В это время вбежал Ленька и говорит:

— Посмотрите, какие белые птицы летят…

Мы вышли на крыльцо. По синему весеннему небу летели парами белые лебеди. Их мощные крылья редко взмахивали. Друг за другом они летели ровной линией. Что-то чистое, торжественное было в лебедином полете.

Московский звон

Праздник Воскресения Христова. Блистает весеннее солнце. По сухим мостовым Москвы тарахтят извозчики, едут, спешат нарядные седоки.

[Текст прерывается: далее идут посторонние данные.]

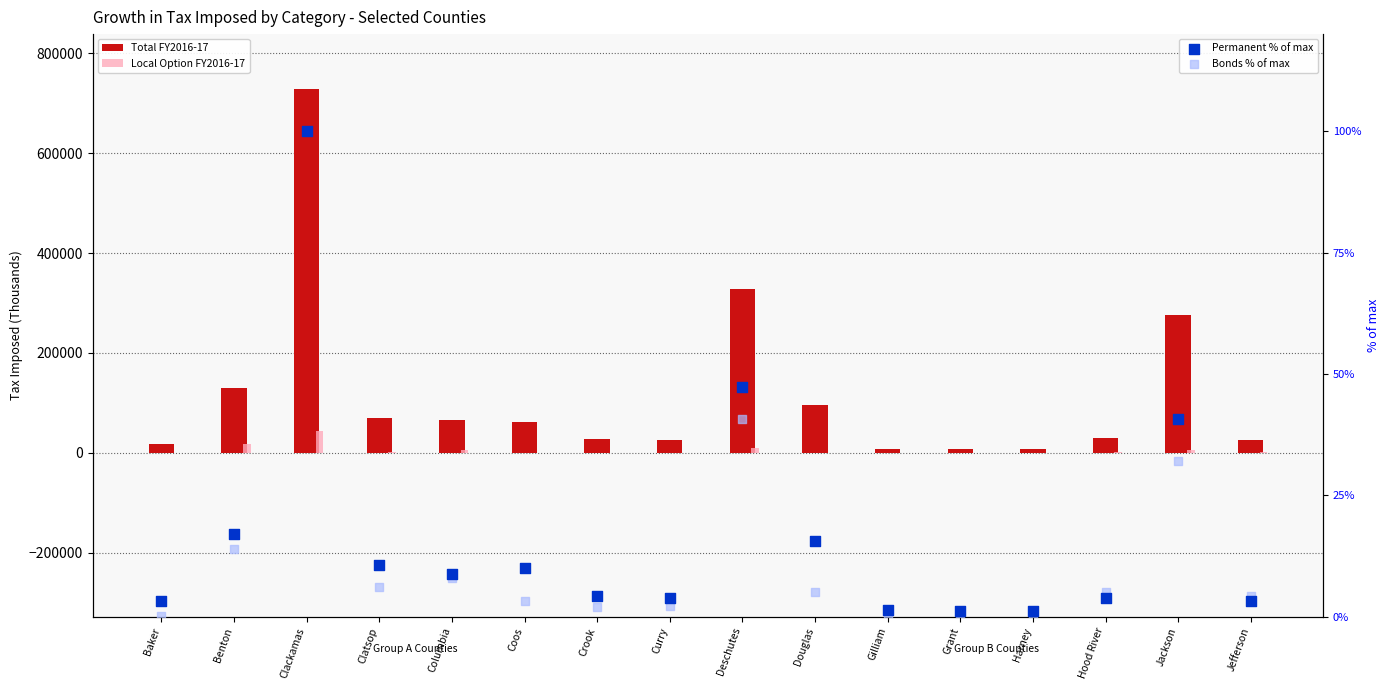

Which series reaches the maximum Y coordinate?

Total FY2016-17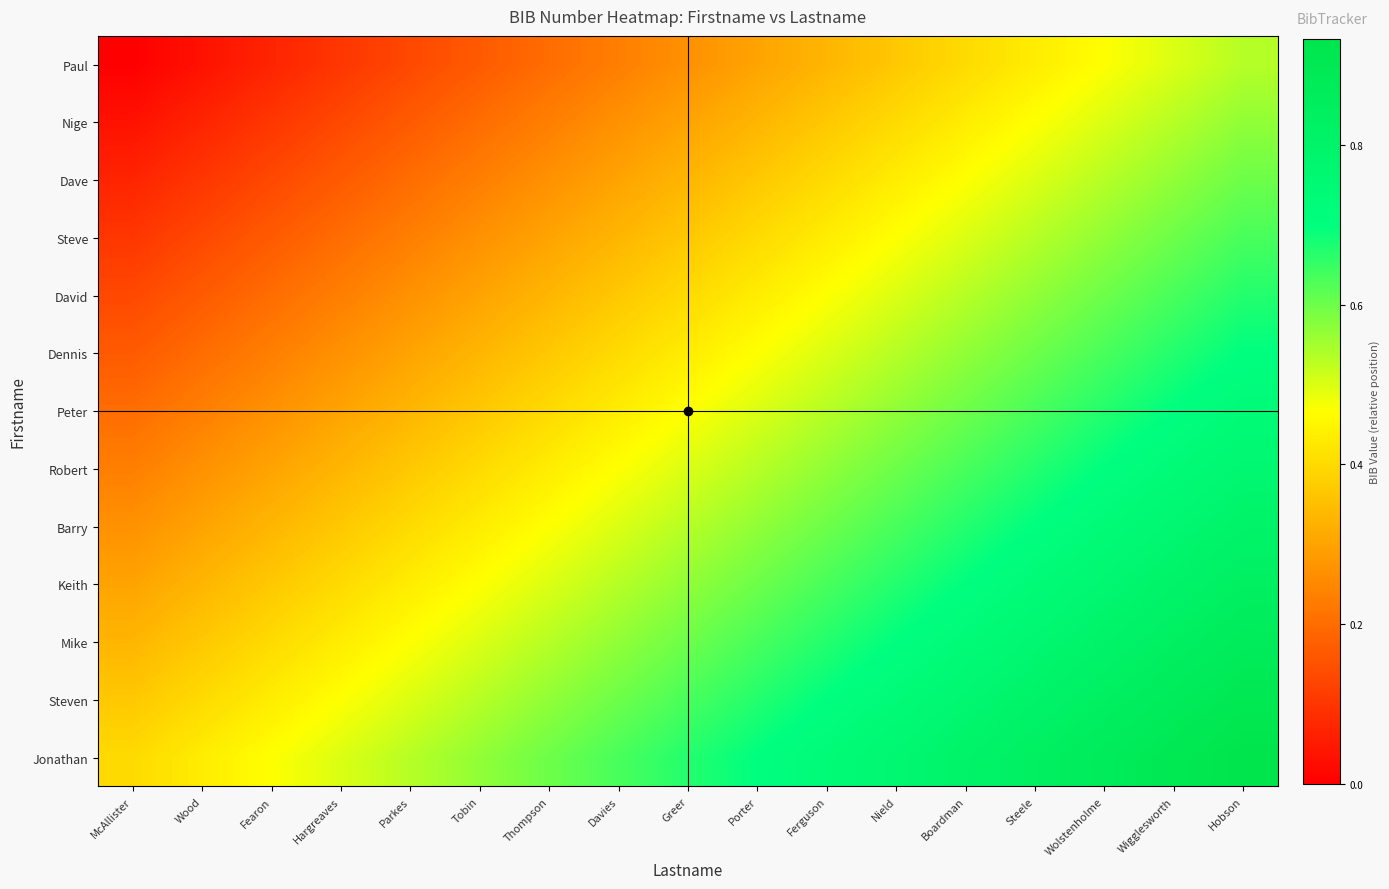

Rank the series by their maximum value, from highest to lowest.

Jonathan, Steven, Mike, Keith, Barry, Robert, Peter, Dennis, David, Steve, Dave, Nige, Paul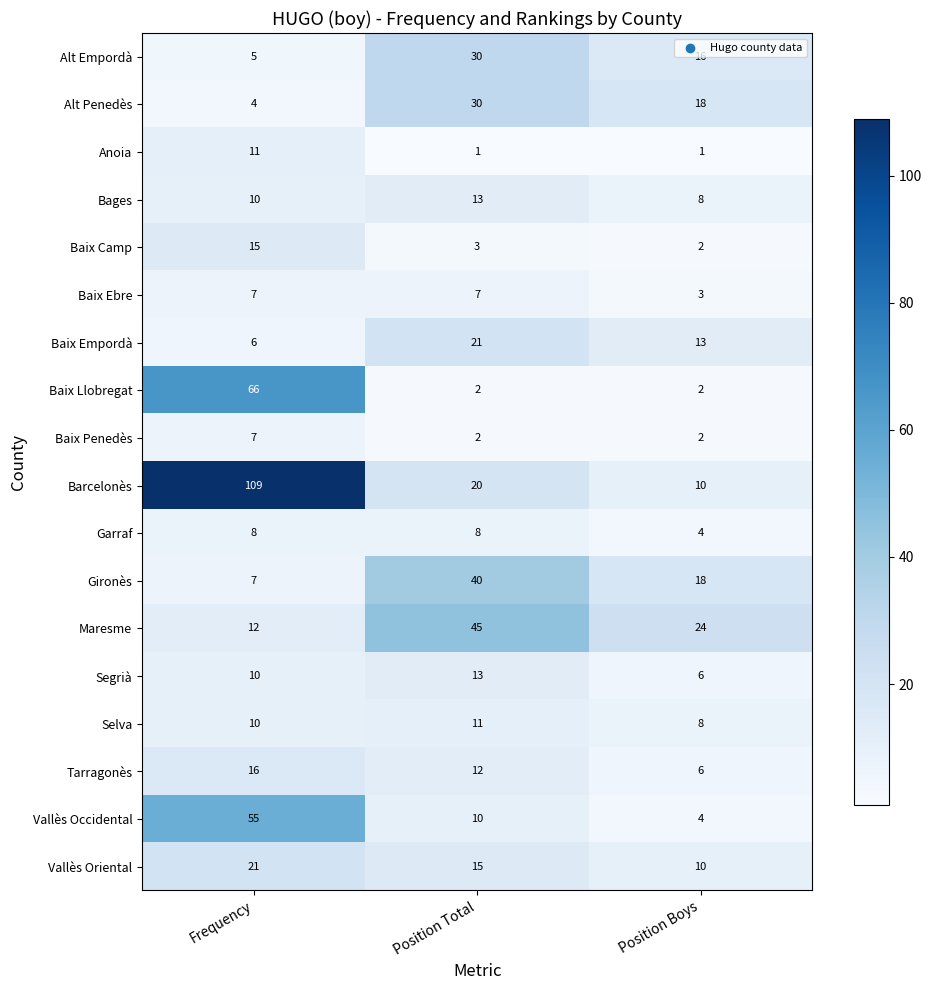

Which series changed the most between Position Total and Position Boys?

Gironès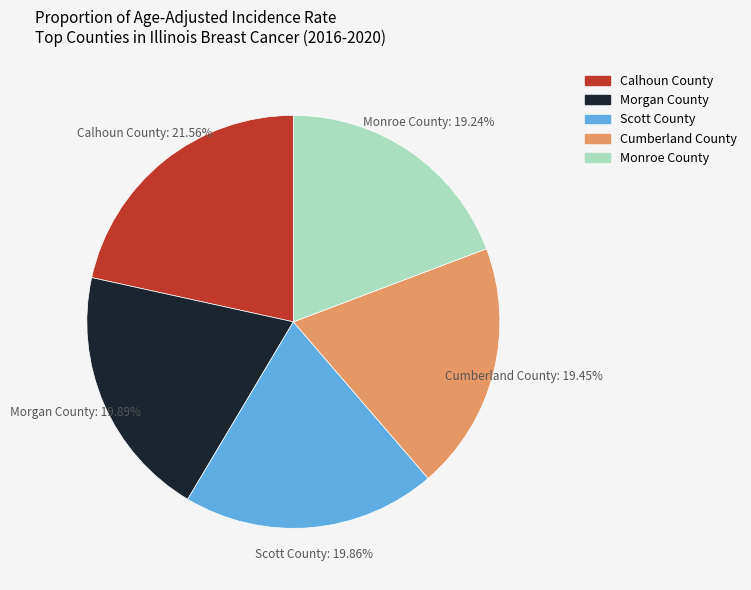

Does any single category account for the majority?

No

Лаврушка, помощник режиссера, проехал в цилиндре, белые перчатки, в руках желтая трость с набалдашником из слоновой кости — женщина изогнутая. Он только на Пасху берет эту трость, когда едет с визитами к богатым именитым театралам. Оказывается, что набалдашник на палке работы Бенвенуто Челлини. Он говорил, что сам заплатил за нее триста рублей — в Италии купил (где никогда не был).

Несмотря на Великий пост, все актеры у нас в Москве к весне, на Пасхе, как спелые яблоки, — жирные, румяные, нарядные, шляпы новые, лица веселые, даже трагики, и те улыбаются: такой праздник.

Весна, все оживает. Весело на улицах.


* * *

Ко мне пришли из декоративной мастерской казенных театров рабочие. Картузы у всех новые, сапоги с набором, калоши кожаные обязательно. Христосовались по три раза, вынимали из суконных поддевок красные яйца. Говорил каждый — «Христос Воскресе», я отвечал: «Воистину».